1800s: By 1806, the population has grown faster than the water supply can sustain it. (The more things change, the more they stay the same.) Home Government is asked to step in and an engineer named John Rennie is tasked with preparing plans by 1811, a full five years after the crisis hits, which places modern governments in a somewhat more flattering light. The first waterworks engineer, John Chisholm, is hired in 1812.
If Chisholm’s obituary is anything to go by, the government took so long to hire him because there’s no gem in the world quite like him. He’s described as “a man of Herculean frame, possessed of strong natural ability, and had a most retentive memory; whilst decision and integrity were prominent features in his character. He was much and deservedly esteemed and regretted in the colony”. (One assumes, in context, it was his death the colony regretted.) First on Chisholm’s to do list: replace remaining wooden pipes with cast-iron ones.

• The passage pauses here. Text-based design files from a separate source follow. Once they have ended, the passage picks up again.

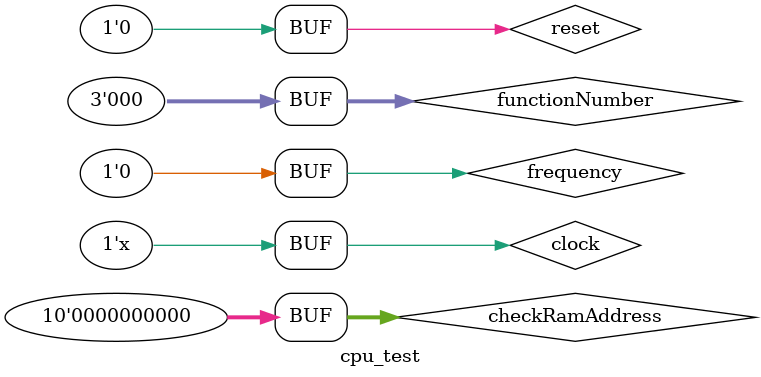
<source format=v>
`timescale 10ns / 1ns


module cpu_test();
    reg clock = 0;
    reg reset = 0;
    reg frequency = 0;
    reg[2: 0] functionNumber = 0;
    reg[9: 0] checkRamAddress = 0;

    wire[7: 0]  anode;
    wire[7: 0]  cathode;
    wire[31: 0] syscallOutput;

    Cpu cpu(.clock(clock), .reset(reset), .frequency(frequency),
        .functionNumber(functionNumber), .checkRamAddress(checkRamAddress),
        .anode(anode), .cathode(cathode), .syscallOutput(syscallOutput));

    always #0.5 clock = ~clock;
    initial begin
        reset = 1;
        #10 reset = 0;
    end
endmodule

</source>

By 1814 a reservoir that can hold 1.13 megalitres of water is built in Hof Street, with iron pipes laid in Orange, Long and Strand Streets; and several fountains are built. But Cape Town is already facing a serious water shortage, with a run-down water house and a still-growing population. By 1837, a drive to save water is instituted by installing hand-pumps on the fountains, as well as water mills. Springs are put to use too, but drought is taking its toll. Platteklip is flowing at around two litres per minute. In 1849, the Superintendent of Waterworks announces that water is so scarce he is forced to stop street services and reserve water for firefighting.
A note on this hand-pumping business. A poor unfortunate fellow known as the Pump Master is appointed to operate the pump. It is reasoned, apparently, that wastage will decrease if some physical effort is required to get water. That could be an option for – what does the mayor call them? – “delinquent water users” today. #justsaying.
Anyway, back to the dry 1800s: Officials opt to build a further reservoir (No 1) which will set them back 2,700 pounds and take two years to build. In 1856 work begins on another, bigger reservoir (No 2), which will be completed in four years and cost over 8,000 pounds. These two old reservoirs are located above Camp Street
But it’s not enough. By 1872, water consumption stands at 1.82-ml per day, which overwhelms existing storage volumes. The first hydraulic engineer, John Gamble, is appointed in 1875 to deal with water shortages. In 1877, work begins on the Molteno reservoir, which takes four years to build. It is initially lined with stone pitching and concrete and is over 12-metres deep, holding 18.68-ml. It is opened in 1881, but in 1882, the wall gives way and floods upper Cape Town, damaging several homes. It is rebuilt (phew) and is still in use.
In 1891, the Woodhead Tunnel is opened, with aqueducts leading through the mountain from Molteno Reservoir and emerging at Slangolie. The Woodhead Dam is completed in 1897. Today, the Woodhead Tunnel is no longer operational.
Fun fact: The Molteno reservoir had such a large surface area that it attracted seagulls, which in turn led to pollution. Fishing line was used as a deterrent above the water’s surface.
By the close of the century, Cape Town’s water problems are temporarily quenched by the Woodhead reservoir at the top of Table Mountain, designed by Thomas Stewart.
1900s: In 1906, Cape Town realises daily consumption is over 11-ml per day and the Table Mountain reservoir can only supply 13.6-ml per day. Stewart becomes invaluable to Cape Town’s water security, and first conceptualises Steenbras Dam. His mantle is passed on to Nisham Shand, who assists with the Steenbras’ many improvements, oversees Wemmershoek, and identifies the site for Theewaterskloof.